WHAT TO DO
Return the exact lines spanning from the line with "iman dan takwa" through the last line of the entries, boundaries included, and no others.

Stored entries:
┌──

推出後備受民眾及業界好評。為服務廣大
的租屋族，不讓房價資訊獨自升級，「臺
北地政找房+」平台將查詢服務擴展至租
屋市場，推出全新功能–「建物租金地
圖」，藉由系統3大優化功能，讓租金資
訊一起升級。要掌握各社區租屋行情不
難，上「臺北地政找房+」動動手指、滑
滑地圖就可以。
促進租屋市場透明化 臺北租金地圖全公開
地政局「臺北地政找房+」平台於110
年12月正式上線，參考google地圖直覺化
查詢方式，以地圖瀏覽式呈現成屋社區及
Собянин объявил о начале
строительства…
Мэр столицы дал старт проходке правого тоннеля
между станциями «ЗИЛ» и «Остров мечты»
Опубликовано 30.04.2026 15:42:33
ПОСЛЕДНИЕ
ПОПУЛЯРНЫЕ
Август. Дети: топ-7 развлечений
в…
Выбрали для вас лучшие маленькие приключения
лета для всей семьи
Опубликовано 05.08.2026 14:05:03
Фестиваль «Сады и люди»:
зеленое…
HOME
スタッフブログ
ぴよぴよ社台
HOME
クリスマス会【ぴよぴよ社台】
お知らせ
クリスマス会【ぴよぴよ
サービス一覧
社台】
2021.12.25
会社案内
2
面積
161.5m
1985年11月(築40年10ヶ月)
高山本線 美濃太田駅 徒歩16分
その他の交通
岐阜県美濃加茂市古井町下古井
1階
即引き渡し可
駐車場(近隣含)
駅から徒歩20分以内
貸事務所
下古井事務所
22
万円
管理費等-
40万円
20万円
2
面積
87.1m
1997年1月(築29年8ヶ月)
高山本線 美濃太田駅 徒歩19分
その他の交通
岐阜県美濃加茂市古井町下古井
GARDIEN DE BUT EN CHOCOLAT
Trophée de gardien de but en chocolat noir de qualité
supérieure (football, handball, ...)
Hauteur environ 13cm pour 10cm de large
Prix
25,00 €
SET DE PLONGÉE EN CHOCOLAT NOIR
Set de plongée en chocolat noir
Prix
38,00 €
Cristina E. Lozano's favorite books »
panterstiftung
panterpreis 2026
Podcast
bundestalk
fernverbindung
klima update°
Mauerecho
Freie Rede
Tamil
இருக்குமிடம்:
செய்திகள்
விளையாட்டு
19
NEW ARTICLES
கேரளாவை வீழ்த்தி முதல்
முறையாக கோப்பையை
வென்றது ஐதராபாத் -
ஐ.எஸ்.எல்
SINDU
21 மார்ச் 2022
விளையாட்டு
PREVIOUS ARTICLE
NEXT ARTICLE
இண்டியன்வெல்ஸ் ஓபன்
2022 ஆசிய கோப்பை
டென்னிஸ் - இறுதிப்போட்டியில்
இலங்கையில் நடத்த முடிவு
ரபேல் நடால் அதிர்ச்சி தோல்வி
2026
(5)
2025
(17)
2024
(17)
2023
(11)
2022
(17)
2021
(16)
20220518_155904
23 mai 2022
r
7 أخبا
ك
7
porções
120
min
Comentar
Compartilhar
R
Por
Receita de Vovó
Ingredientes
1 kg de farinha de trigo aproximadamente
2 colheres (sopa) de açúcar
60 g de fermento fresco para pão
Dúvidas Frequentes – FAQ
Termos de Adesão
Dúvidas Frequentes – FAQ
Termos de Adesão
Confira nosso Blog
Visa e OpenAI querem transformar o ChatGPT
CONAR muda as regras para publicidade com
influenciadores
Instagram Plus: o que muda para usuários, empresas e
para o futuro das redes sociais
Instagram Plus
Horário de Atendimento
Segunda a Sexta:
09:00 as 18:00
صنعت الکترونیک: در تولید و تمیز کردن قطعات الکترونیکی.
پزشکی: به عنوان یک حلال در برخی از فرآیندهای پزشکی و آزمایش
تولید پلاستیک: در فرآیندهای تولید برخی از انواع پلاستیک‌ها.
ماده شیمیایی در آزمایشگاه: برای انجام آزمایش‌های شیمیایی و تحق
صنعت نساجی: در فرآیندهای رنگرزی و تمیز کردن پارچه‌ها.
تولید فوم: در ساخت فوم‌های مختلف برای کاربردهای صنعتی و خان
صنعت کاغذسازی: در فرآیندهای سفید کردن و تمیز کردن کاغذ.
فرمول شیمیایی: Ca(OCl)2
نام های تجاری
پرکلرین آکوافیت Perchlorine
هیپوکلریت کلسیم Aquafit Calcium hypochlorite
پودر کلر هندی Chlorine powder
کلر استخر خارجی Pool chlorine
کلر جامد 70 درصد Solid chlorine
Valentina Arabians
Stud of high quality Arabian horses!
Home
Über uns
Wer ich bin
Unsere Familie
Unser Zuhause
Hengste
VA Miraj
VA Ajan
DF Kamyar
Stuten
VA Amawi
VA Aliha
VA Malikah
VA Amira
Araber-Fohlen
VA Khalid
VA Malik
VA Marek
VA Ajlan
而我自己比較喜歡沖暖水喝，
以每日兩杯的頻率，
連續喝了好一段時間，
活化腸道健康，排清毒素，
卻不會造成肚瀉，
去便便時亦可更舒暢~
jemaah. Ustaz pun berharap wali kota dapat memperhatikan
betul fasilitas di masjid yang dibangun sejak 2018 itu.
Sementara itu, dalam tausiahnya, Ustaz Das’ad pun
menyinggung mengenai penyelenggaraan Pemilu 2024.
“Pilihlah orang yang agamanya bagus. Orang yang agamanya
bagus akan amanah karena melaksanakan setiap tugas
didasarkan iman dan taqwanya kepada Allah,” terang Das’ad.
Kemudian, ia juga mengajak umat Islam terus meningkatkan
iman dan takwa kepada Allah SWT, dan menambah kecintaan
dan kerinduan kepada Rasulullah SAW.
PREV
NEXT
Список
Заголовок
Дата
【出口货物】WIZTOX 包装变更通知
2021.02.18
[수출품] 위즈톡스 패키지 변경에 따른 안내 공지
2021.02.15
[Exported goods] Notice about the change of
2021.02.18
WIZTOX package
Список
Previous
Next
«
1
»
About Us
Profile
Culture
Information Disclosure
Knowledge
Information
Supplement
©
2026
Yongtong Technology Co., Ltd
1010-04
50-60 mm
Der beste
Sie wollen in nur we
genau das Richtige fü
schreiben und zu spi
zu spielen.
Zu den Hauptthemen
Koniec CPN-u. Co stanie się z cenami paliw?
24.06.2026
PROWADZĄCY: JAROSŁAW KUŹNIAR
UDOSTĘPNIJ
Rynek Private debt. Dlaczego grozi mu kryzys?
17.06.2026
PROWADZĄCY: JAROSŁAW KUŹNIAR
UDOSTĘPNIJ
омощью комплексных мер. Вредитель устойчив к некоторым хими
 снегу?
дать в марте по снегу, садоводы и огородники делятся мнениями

└──

ANSWER TO THIS PROBLEM
iman dan takwa kepada Allah SWT, dan menambah kecintaan
dan kerinduan kepada Rasulullah SAW.
PREV
NEXT
Список
Заголовок
Дата
【出口货物】WIZTOX 包装变更通知
2021.02.18
[수출품] 위즈톡스 패키지 변경에 따른 안내 공지
2021.02.15
[Exported goods] Notice about the change of
2021.02.18
WIZTOX package
Список
Previous
Next
«
1
»
About Us
Profile
Culture
Information Disclosure
Knowledge
Information
Supplement
©
2026
Yongtong Technology Co., Ltd
1010-04
50-60 mm
Der beste
Sie wollen in nur we
genau das Richtige fü
schreiben und zu spi
zu spielen.
Zu den Hauptthemen
Koniec CPN-u. Co stanie się z cenami paliw?
24.06.2026
PROWADZĄCY: JAROSŁAW KUŹNIAR
UDOSTĘPNIJ
Rynek Private debt. Dlaczego grozi mu kryzys?
17.06.2026
PROWADZĄCY: JAROSŁAW KUŹNIAR
UDOSTĘPNIJ
омощью комплексных мер. Вредитель устойчив к некоторым хими
 снегу?
дать в марте по снегу, садоводы и огородники делятся мнениями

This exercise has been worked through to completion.